Joe Kahne and Cathy Cohen – Mapping Youth Participatory Politics

July 03, 2012
9:00am - 10:00am PST
By Educator Innovator

What is the relationship between online participatory practices and political participation?

Key Questions and Comments:

  • (05:22) We want to know: are many youth engaged with these activities or is it just a small sub-section of highly activated youth? Are different groups of youth equitably engaged? How does this engagement relate to broader and more common social media practices? Those are all some of the big questions we talked about in our study.
  • (05:58) What kinds of support and infrastructure are needed to best support the development of young people as they engage civically and politically while employing these new technologies?
  • (22:39) How are we going to give kids the tools to understand what material is trustworthy online? But, also, how to be somebody who is seen as trustworthy, too. It’s much more of a two-way street when we think about participatory politics.
  • (23:57) Having youth focus on these interest-driven activities can help move them along and provide a scaffolding to get them down the road to be more involved in participatory politics. Do we know anymore about why we think that connection exists and how those like us can support those interest-driven activities?
  • (28:57) I’m curious if you got an anecdotal sense, over the course of the study, if there were some particular things that prevented online engagement from translating to more permanent connections?
  • (32:58) Did you do any further investigation on the ‘credibility’ question (besides that one question you put up on the PowerPoint)?
  • (37:26) Do engaged youth participate more in international projects/subjects as well?
  • (40:11) What counts as ‘participation’ and who’s counting it? What is the connect between these two different types of engagement? And if it’s the same demographic participating in both, what does that say about the students that aren’t participating?
  • (45:01) What about the “digital divide” where kids of different ethnic groups and lower income get different types of informal training on media use than mainstream, higher income youth?
  • (53:15) So, I wonder: if you guys had an opportunity to talk to a parent and, separately, talk to a principal, what are the one or two sentences you would want to tell them that are the key takeaways that they should get from your report that might change both the policies in their school or the rules in their household?
  • (55:31) I’d like to briefly talk about the difference between voice and influence, both in an online and offline context.

View the Conversation
During the broadcast, the conversation also took place on Twitter using the hashtag #connectedlearning.
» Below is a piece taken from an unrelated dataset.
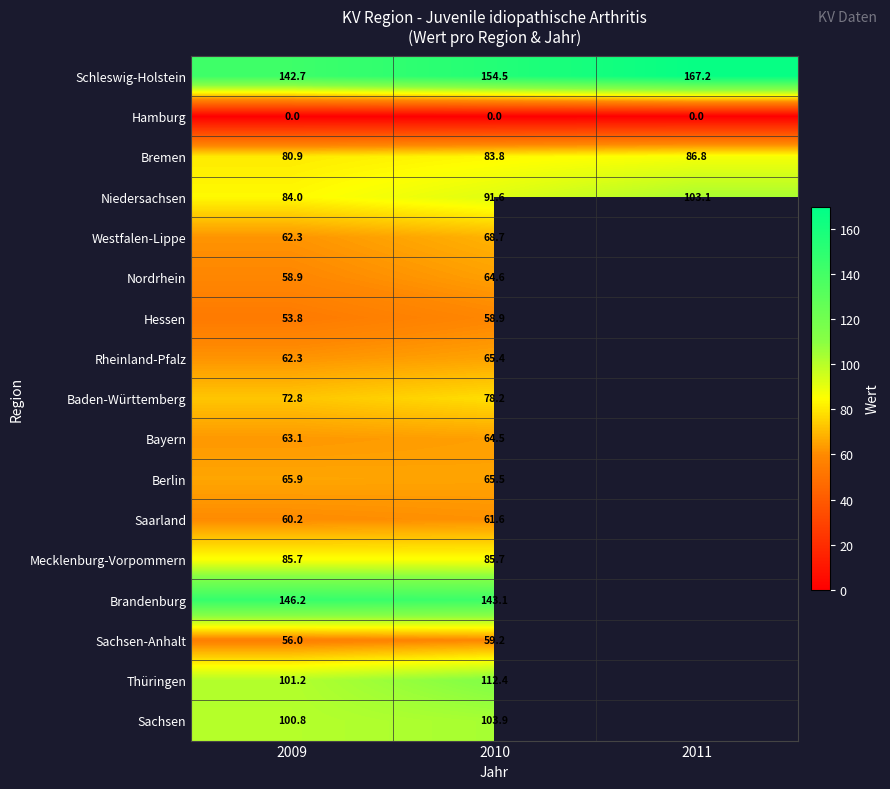

The value of Bremen at 2011 is 143.7. True or false?

False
Guests for this webinar included:

  • Antero Garcia
  • Barry Joseph
  • Greg McVerry
  • Sam Boyer
  • Howard Rheingold
  • Joseph Kahne: Dr. Joseph Kahne is Chair of the Digital Media & Learning Research Hub’s Youth & Participatory Politics (YPP) Research Network and is the John and Martha Davidson Professor of Education at Mills College. His research focuses on ways school practices and new media influence youth civic and political development.
  • Cathy Cohen: Dr. Cathy J. Cohen is the David and Mary Winton Green Professor of Political Science at theUniversity of Chicago. She is the founder of the Black Youth Project and author of The Boundaries of Blackness and Democracy Remixed. Her research focuses on political engagement by marginal communities. Both Kahne and Cohen are Co-Principal Investigators on the YPP Research Network’s quantitative research component: Mapping Youth Participatory Politics.